“What you say is true, Mr. Strawn, only we are measuring results by different standards. If I could journey your road with a blythe heart, free from regret, when glory and honor came, I should revel in it and die, perhaps, happy and contented. But constituted as I am, when I began to travel along that road, from its dust there would arise to haunt me the ghosts of those of my fellowmen who had lived and died without opportunity. The cold and hungry, the sick and suffering poor, would seem to cry to me that I had abandoned them in order that I might achieve distinction and success, and there would be for me no peace.”

And here Gloria touched his hand with hers, that he might know her thoughts and sympathy were at one with his.

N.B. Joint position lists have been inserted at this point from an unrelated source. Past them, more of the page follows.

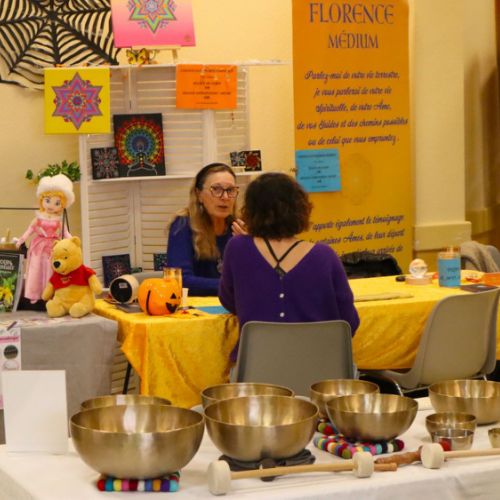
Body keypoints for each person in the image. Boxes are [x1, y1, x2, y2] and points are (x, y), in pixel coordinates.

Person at [219, 172, 360, 361]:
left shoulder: (238, 248)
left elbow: (228, 300)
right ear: (300, 209)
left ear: (250, 211)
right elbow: (349, 322)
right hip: (320, 370)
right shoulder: (325, 255)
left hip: (257, 370)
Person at [166, 163, 245, 296]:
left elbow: (255, 277)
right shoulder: (183, 225)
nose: (225, 197)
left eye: (230, 190)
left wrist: (249, 248)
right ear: (199, 195)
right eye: (216, 189)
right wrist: (230, 285)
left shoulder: (240, 227)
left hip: (234, 304)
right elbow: (180, 280)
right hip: (196, 306)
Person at [16, 174, 74, 303]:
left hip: (53, 246)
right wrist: (21, 240)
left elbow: (65, 232)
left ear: (62, 205)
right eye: (47, 200)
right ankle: (34, 294)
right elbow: (30, 230)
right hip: (38, 246)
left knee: (50, 269)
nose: (51, 205)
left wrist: (73, 241)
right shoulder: (38, 218)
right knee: (36, 268)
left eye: (57, 203)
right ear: (42, 200)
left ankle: (49, 294)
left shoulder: (58, 220)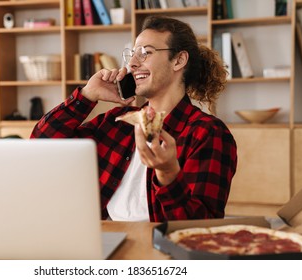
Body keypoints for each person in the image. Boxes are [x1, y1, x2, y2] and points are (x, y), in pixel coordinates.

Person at [30, 15, 237, 222]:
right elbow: (42, 145)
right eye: (132, 54)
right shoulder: (117, 122)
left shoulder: (208, 133)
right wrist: (86, 95)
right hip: (105, 238)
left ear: (179, 60)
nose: (132, 64)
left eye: (145, 53)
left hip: (159, 246)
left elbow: (199, 229)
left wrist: (168, 175)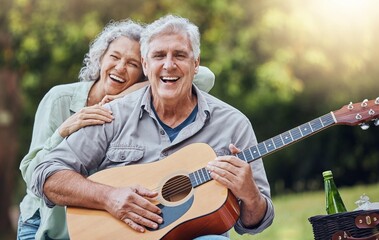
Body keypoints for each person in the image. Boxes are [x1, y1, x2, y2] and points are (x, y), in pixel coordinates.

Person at [31, 14, 274, 239]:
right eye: (159, 56)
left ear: (196, 63)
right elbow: (46, 174)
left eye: (179, 55)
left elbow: (254, 222)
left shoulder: (233, 124)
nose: (169, 65)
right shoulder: (113, 115)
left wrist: (250, 193)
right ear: (146, 66)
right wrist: (109, 197)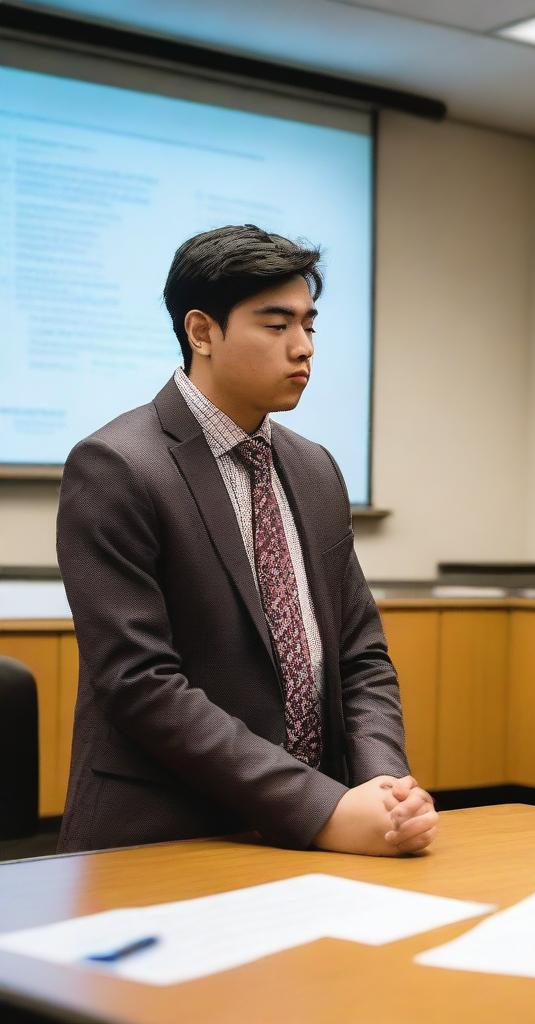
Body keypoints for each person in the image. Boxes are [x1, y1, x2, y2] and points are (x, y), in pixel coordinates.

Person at [57, 224, 437, 856]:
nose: (304, 348)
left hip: (320, 829)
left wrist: (382, 786)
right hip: (169, 836)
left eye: (309, 326)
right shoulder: (116, 465)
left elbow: (360, 655)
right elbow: (141, 683)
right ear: (203, 332)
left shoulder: (314, 468)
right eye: (276, 324)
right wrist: (320, 808)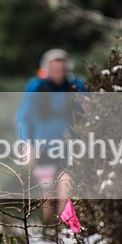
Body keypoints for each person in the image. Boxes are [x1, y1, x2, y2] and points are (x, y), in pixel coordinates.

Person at [16, 49, 87, 226]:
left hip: (69, 147)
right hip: (43, 148)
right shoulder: (36, 87)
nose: (58, 73)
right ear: (47, 69)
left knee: (66, 185)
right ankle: (47, 229)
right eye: (54, 68)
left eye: (62, 69)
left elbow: (90, 111)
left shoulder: (77, 86)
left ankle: (61, 227)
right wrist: (27, 144)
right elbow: (24, 117)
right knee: (48, 193)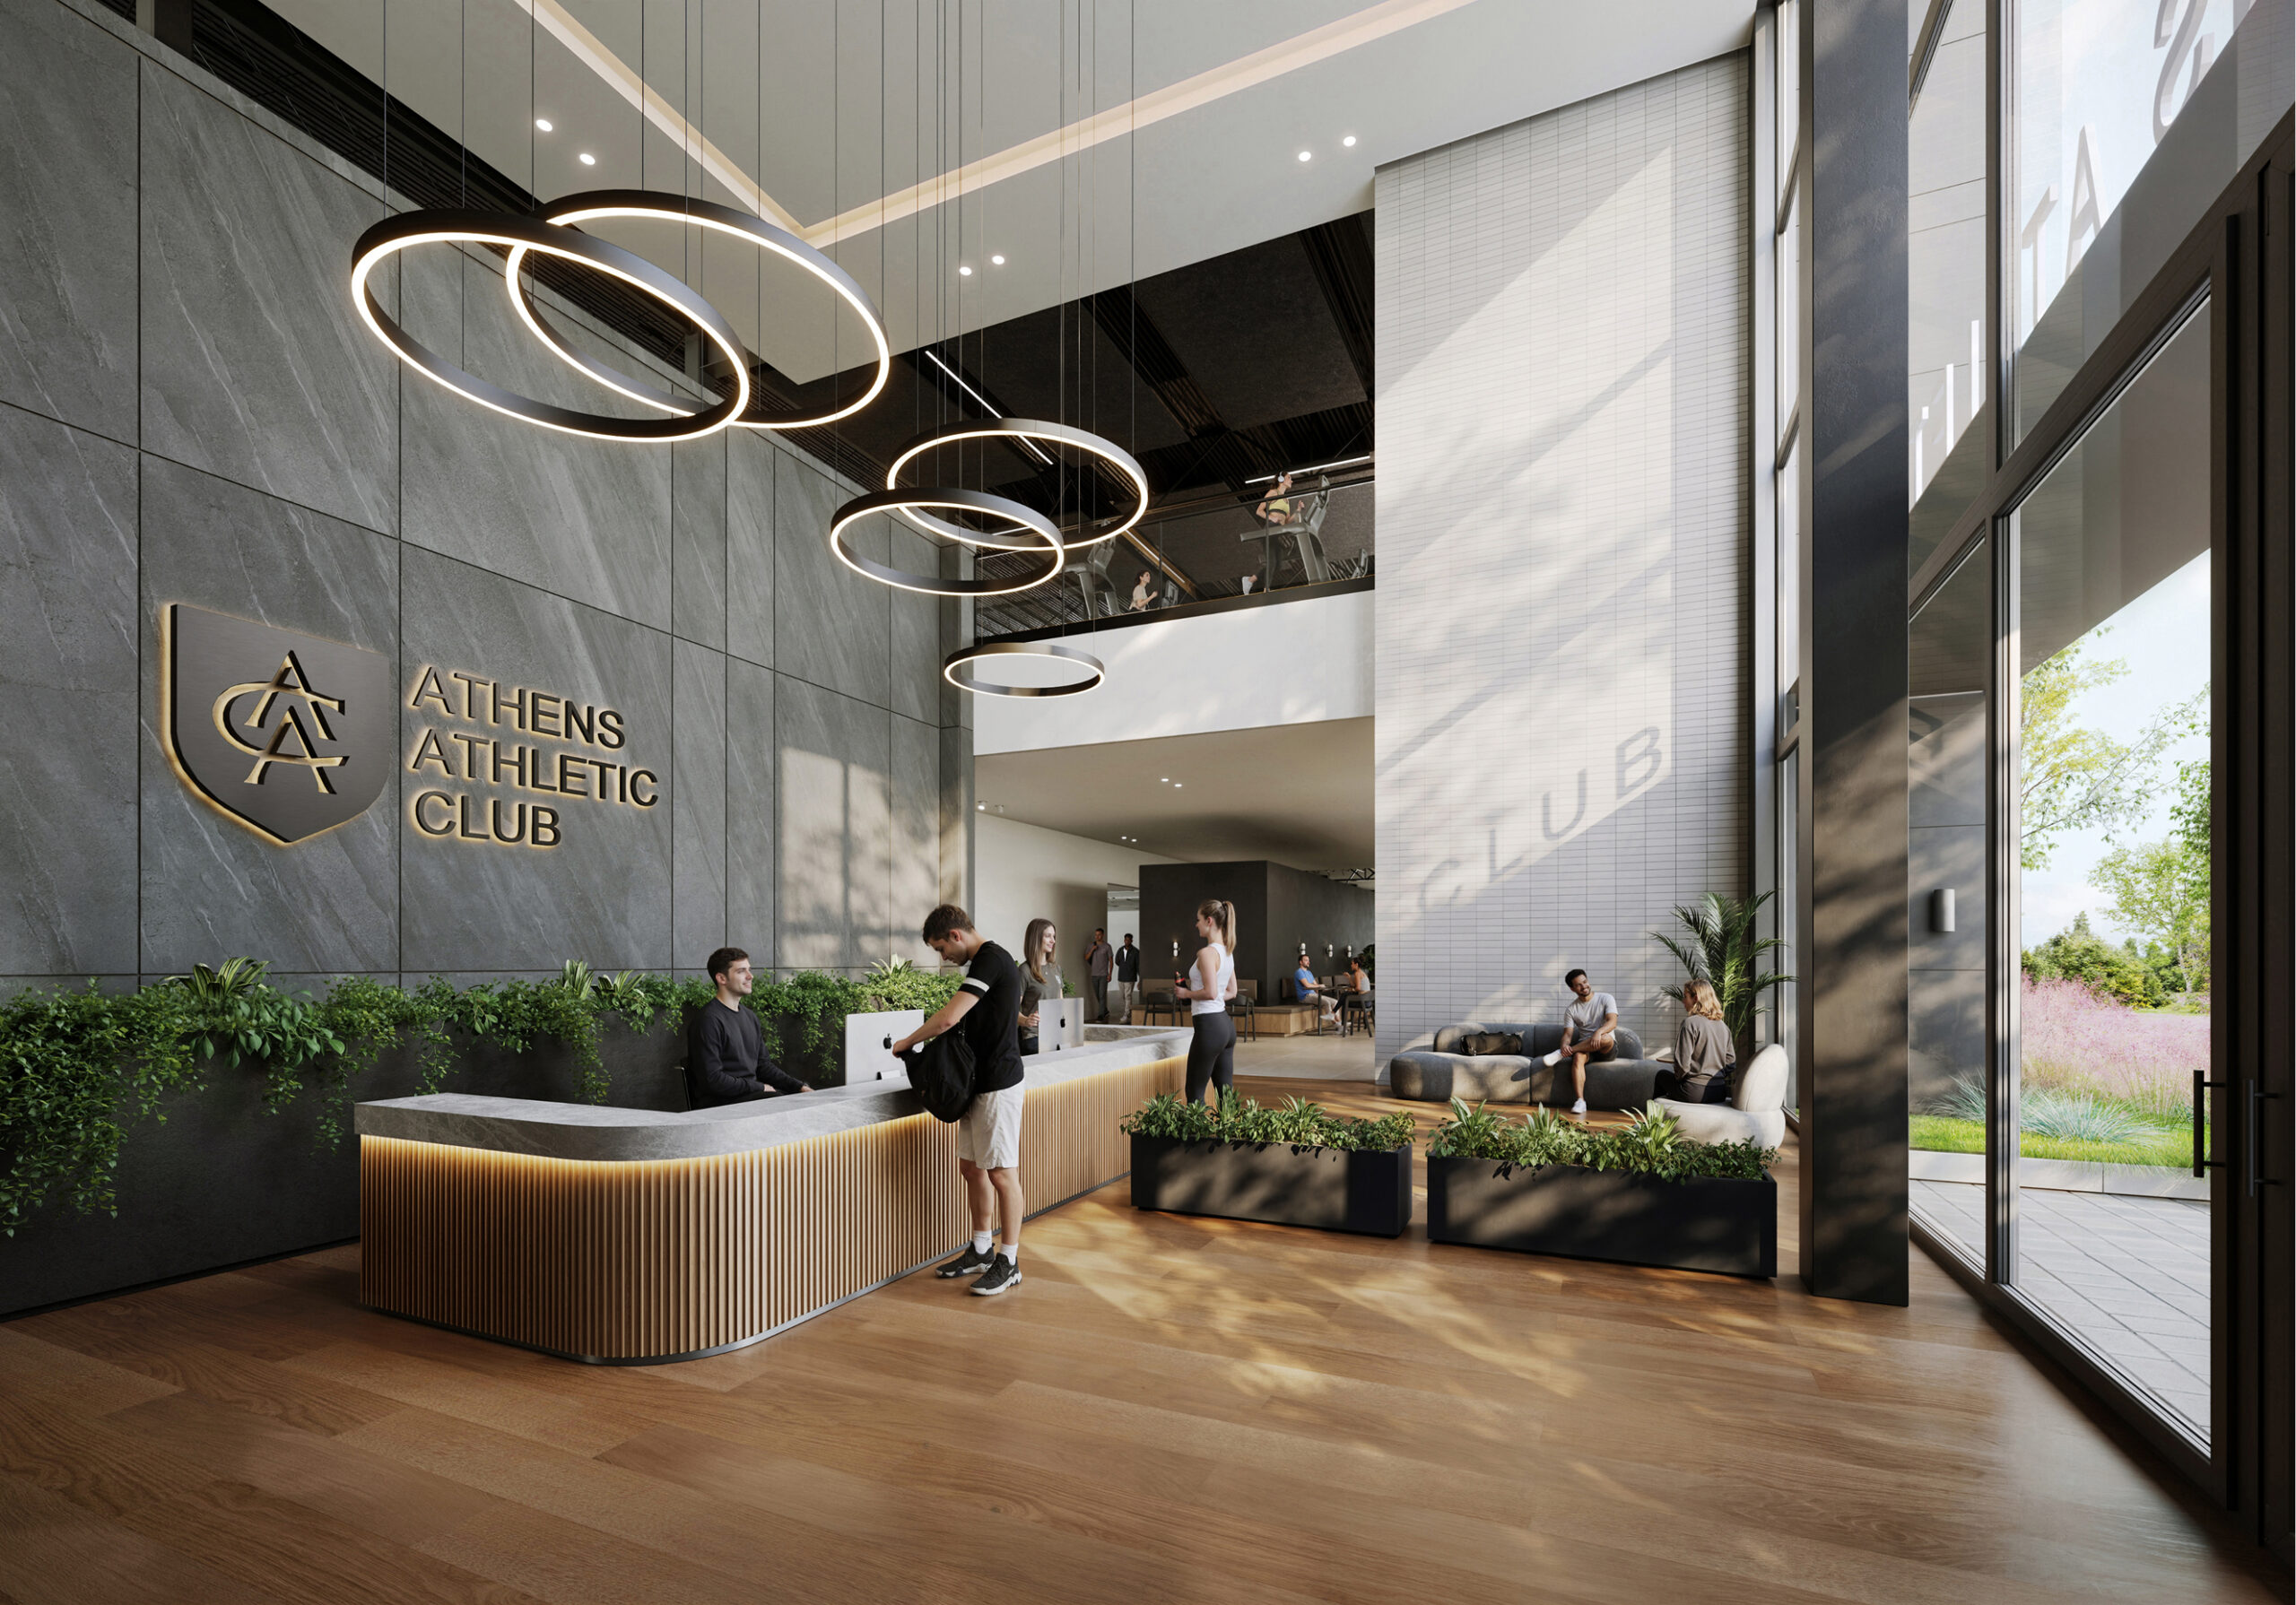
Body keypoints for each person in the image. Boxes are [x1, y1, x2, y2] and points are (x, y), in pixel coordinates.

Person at [891, 906, 1026, 1297]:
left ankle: (1010, 1260)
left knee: (1001, 1172)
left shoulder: (992, 958)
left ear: (955, 934)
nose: (943, 957)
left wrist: (907, 1042)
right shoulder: (983, 963)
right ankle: (982, 1249)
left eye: (940, 949)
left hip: (999, 1084)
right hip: (976, 1084)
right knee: (971, 1168)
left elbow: (950, 1017)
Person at [685, 947, 810, 1108]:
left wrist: (799, 1087)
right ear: (722, 978)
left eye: (749, 970)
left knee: (801, 1101)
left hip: (750, 1099)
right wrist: (760, 1087)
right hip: (722, 1106)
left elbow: (763, 1067)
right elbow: (713, 1080)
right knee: (783, 1105)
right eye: (741, 971)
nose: (750, 976)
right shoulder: (708, 1021)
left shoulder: (750, 1017)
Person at [1174, 900, 1239, 1105]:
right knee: (1225, 1096)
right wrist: (1207, 993)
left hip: (1210, 1027)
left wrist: (1185, 993)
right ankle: (1228, 1135)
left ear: (1209, 921)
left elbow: (1211, 992)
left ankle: (1200, 1138)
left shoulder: (1206, 954)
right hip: (1225, 1027)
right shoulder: (1227, 952)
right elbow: (1231, 992)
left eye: (1198, 920)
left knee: (1194, 1093)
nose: (1196, 924)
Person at [1543, 967, 1618, 1117]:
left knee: (1605, 1038)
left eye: (1585, 982)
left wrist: (1598, 1031)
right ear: (1572, 989)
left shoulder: (1606, 998)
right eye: (1579, 985)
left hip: (1606, 1047)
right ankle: (1580, 1101)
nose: (1584, 986)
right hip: (1586, 1048)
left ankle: (1562, 1054)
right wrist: (1564, 1045)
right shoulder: (1572, 1009)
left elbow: (1612, 1022)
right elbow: (1567, 1034)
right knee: (1577, 1057)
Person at [1653, 979, 1736, 1104]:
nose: (1683, 1001)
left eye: (1685, 997)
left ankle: (1652, 1122)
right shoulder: (1724, 1027)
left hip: (1694, 1092)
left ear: (1696, 998)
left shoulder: (1690, 1023)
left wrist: (1683, 1078)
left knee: (1661, 1076)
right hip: (1719, 1092)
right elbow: (1731, 1063)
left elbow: (1682, 1066)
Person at [1018, 917, 1062, 1056]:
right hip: (1034, 1038)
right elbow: (1010, 1010)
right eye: (1048, 936)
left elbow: (1061, 1002)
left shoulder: (1055, 968)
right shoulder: (1024, 971)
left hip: (1056, 1034)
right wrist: (1026, 1020)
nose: (1053, 941)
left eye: (1054, 936)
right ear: (1036, 938)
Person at [1293, 950, 1338, 1026]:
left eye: (1308, 960)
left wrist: (1319, 993)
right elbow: (1307, 985)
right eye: (1306, 960)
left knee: (1335, 1002)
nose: (1308, 962)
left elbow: (1315, 985)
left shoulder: (1309, 972)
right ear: (1300, 962)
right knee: (1326, 1002)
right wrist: (1319, 986)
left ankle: (1340, 1023)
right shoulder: (1299, 972)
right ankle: (1337, 1025)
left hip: (1314, 995)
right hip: (1305, 997)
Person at [1084, 927, 1113, 1022]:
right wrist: (1093, 949)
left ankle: (1100, 1015)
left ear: (1103, 935)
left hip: (1104, 974)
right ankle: (1105, 1010)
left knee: (1102, 995)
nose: (1097, 936)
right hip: (1094, 974)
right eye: (1096, 935)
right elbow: (1086, 957)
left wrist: (1110, 974)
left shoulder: (1107, 946)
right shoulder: (1091, 945)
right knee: (1097, 995)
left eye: (1099, 935)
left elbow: (1111, 961)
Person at [1112, 933, 1141, 1023]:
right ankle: (1129, 1011)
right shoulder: (1120, 950)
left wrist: (1141, 979)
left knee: (1128, 996)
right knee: (1122, 996)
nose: (1127, 941)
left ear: (1132, 940)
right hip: (1121, 976)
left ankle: (1126, 1014)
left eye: (1129, 940)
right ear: (1124, 940)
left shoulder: (1136, 952)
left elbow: (1138, 966)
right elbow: (1117, 961)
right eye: (1126, 940)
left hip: (1130, 977)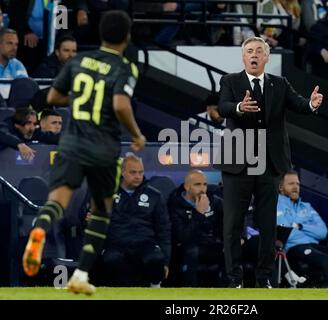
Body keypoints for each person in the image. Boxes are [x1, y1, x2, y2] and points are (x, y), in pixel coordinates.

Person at [21, 10, 146, 295]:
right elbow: (120, 105)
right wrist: (137, 134)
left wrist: (79, 96)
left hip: (72, 143)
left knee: (57, 202)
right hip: (103, 148)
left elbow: (51, 97)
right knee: (101, 211)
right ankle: (80, 274)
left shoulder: (77, 61)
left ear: (101, 34)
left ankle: (39, 230)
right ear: (126, 37)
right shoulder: (125, 66)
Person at [216, 36, 323, 288]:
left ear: (266, 57)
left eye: (258, 51)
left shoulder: (280, 84)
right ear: (244, 58)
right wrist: (240, 107)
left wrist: (311, 104)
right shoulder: (230, 81)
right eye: (249, 51)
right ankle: (235, 280)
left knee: (267, 225)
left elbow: (299, 104)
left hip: (268, 164)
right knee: (233, 224)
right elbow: (222, 107)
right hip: (237, 163)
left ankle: (264, 279)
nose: (253, 55)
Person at [102, 153, 171, 287]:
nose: (138, 176)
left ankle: (155, 288)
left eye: (140, 172)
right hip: (116, 243)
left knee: (156, 258)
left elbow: (164, 230)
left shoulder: (154, 195)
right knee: (111, 259)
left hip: (145, 243)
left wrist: (166, 261)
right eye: (133, 172)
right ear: (122, 172)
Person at [276, 170, 328, 288]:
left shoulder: (306, 207)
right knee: (324, 260)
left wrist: (301, 226)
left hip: (315, 245)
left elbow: (323, 232)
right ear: (281, 187)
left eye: (297, 184)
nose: (296, 187)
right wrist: (310, 231)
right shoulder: (276, 204)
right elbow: (286, 233)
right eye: (291, 184)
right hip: (294, 248)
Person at [167, 169, 225, 287]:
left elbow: (232, 218)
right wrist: (198, 213)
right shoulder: (175, 205)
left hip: (212, 244)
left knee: (231, 250)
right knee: (192, 252)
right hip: (188, 247)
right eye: (197, 184)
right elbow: (183, 237)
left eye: (204, 184)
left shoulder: (213, 200)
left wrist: (239, 237)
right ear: (187, 187)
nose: (202, 189)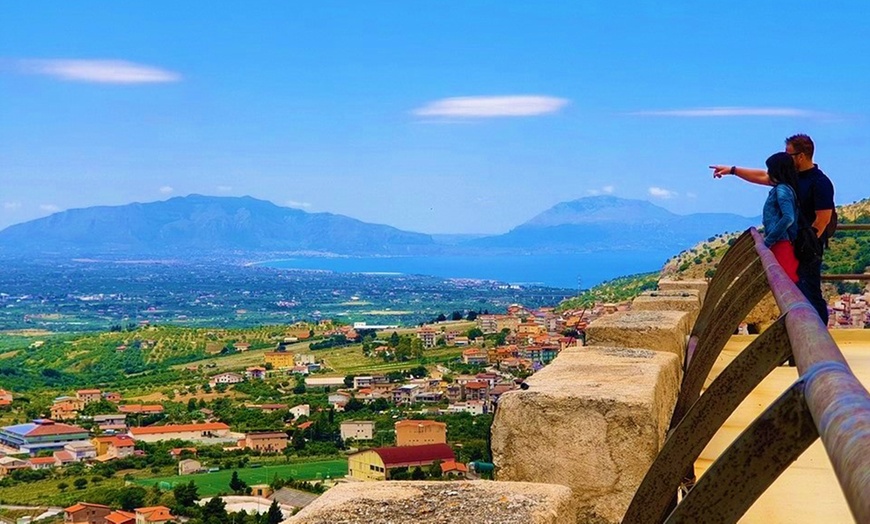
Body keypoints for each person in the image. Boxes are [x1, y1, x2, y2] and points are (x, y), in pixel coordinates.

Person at [710, 134, 834, 324]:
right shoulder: (789, 177)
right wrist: (732, 170)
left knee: (809, 291)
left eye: (789, 154)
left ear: (801, 156)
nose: (786, 157)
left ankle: (818, 337)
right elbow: (762, 175)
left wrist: (803, 245)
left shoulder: (820, 182)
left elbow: (823, 219)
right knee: (795, 289)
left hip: (807, 248)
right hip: (792, 243)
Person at [762, 152, 799, 283]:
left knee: (785, 283)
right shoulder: (785, 188)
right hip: (780, 243)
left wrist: (768, 241)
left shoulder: (782, 189)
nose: (767, 172)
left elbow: (788, 217)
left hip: (781, 244)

Philip was human enough to feel a glow of satisfaction at having achieved so much reputation. A large part of it, he felt, was undeserved and rather hysterical, but that he had been able to do a big thing made him surer of his ground in his new field of endeavor. He believed, too, that it would aid him largely in obtaining the confidence of those with whom he expected to work and of those he expected to work for.

Chapter VIII

The Story of the Levinskys

As soon as public attention was brought to Philip in such a generous way, he received many offers to write for the press and magazines, and also to lecture.

He did not wish to draw upon his father’s slender resources, and yet he must needs do something to meet his living expenses, for during the months of his inactivity, he had drawn largely upon the small sum which he had saved from his salary.

The Strawns were insistent that he should continue to make their home his own, but this he was unwilling to do. So he rented an inexpensive room over a small hardware store in the East Side tenement district. He thought of getting in one of the big, evil-smelling tenement houses so that he might live as those he came to help lived, but he abandoned this because he feared he might become too absorbed in those immediately around him.

What he wanted was a broader view. His purpose was not so much to give individual help as to formulate some general plan and to work upon those lines.